The heaviest rainfall is predicted on Friday and Saturday, when up to 80 millimetres of rain is expected in Coquitlam
rain umbrella
Photograph via Getty Images

Over 100 millimetres of rain is expected to fall on the Tri-Cities between Wednesday and Sunday this week as a series of wet systems track in off the Pacific Ocean. 

The heaviest rainfall is predicted on Friday and Saturday, when up to 80 millimetres of rain is expected. 

The wet weather is forecast to be accompanied by winds gusting up to 60 kilometres an hour near the water Wednesday and into Thursday, according to Environment Canada.

The Weather Network predicts temperatures to hover between five and eight degrees Celsius in Coquitlam. 

Despite the relatively mild temperatures for this time of year, the 2020-2021 winter season is expected to be colder than usual, with long-term forecasts suggesting the south coast of B.C. is in for above-average levels of precipitation, including snow.

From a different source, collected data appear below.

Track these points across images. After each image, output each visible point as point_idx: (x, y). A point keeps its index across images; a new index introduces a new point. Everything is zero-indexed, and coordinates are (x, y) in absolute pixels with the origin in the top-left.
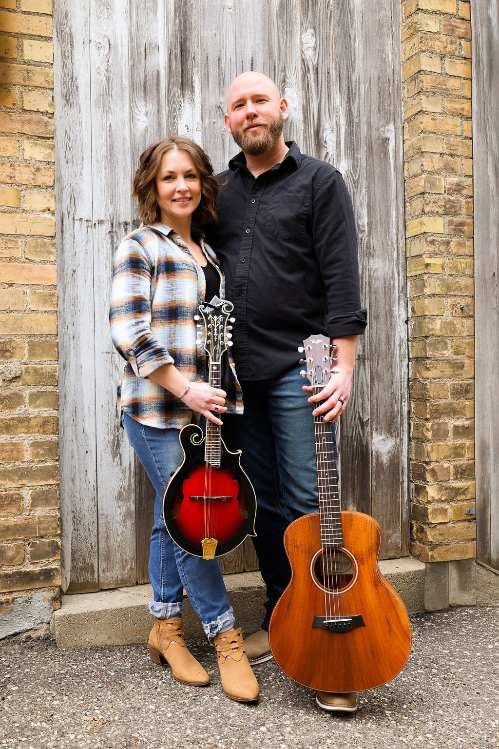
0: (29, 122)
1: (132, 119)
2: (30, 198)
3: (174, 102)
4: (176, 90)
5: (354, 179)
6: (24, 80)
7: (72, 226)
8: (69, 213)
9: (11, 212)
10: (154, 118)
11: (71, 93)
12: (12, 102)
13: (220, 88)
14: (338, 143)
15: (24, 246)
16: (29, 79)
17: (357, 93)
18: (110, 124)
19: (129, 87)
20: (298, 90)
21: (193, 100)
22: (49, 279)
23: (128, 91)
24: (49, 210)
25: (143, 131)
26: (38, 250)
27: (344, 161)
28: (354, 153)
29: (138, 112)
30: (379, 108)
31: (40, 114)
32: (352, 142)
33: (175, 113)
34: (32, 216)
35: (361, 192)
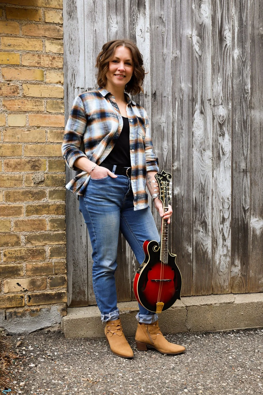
0: (48, 29)
1: (108, 26)
2: (49, 75)
3: (133, 15)
4: (135, 8)
5: (242, 61)
6: (46, 4)
7: (73, 92)
8: (72, 84)
9: (39, 84)
10: (121, 25)
11: (72, 12)
12: (38, 18)
13: (161, 6)
14: (233, 38)
15: (46, 104)
16: (49, 3)
17: (246, 6)
18: (96, 30)
19: (107, 6)
20: (209, 6)
21: (145, 14)
22: (60, 124)
23: (106, 9)
24: (60, 82)
25: (115, 34)
26: (54, 106)
27: (236, 49)
28: (243, 45)
29: (112, 22)
30: (259, 16)
31: (55, 25)
32: (242, 37)
33: (134, 22)
34: (50, 86)
35: (247, 69)
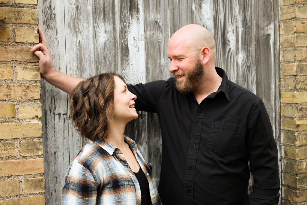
0: (20, 51)
1: (95, 36)
2: (23, 109)
3: (125, 22)
4: (127, 12)
5: (247, 65)
6: (16, 19)
7: (53, 120)
8: (51, 109)
9: (8, 122)
10: (111, 34)
11: (49, 20)
12: (7, 37)
13: (157, 8)
14: (237, 41)
15: (18, 146)
16: (19, 18)
17: (250, 4)
18: (80, 41)
19: (93, 13)
20: (211, 5)
21: (138, 18)
22: (38, 169)
23: (92, 15)
24: (37, 117)
25: (103, 45)
26: (30, 148)
27: (241, 53)
28: (247, 47)
29: (99, 30)
30: (264, 14)
31: (29, 45)
32: (246, 39)
33: (126, 29)
34: (24, 123)
35: (252, 74)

La Niña winter was predicted back in August, a pattern defined by "the appearance of cooler than normal waters in the eastern and central Pacific Ocean" according to the Government of Canada. 

“Sometimes called El Viejo, anti-El Niño, or simply ‘a cold event,’ it is the antithesis of El Niño,” reads an explainer under the government’s environment and natural resources portfolio.

Or as Environment Canada Meteorologist Armel Castellan pit it earlier this month, “…it's not to say that we're not going to have warmer weeks here and there of course but it's just the conceptual model with La Niña is that we'll see colder than normal overall, and particularly in the northern half of the province.” 

"But this also holds true for the South Coast as well."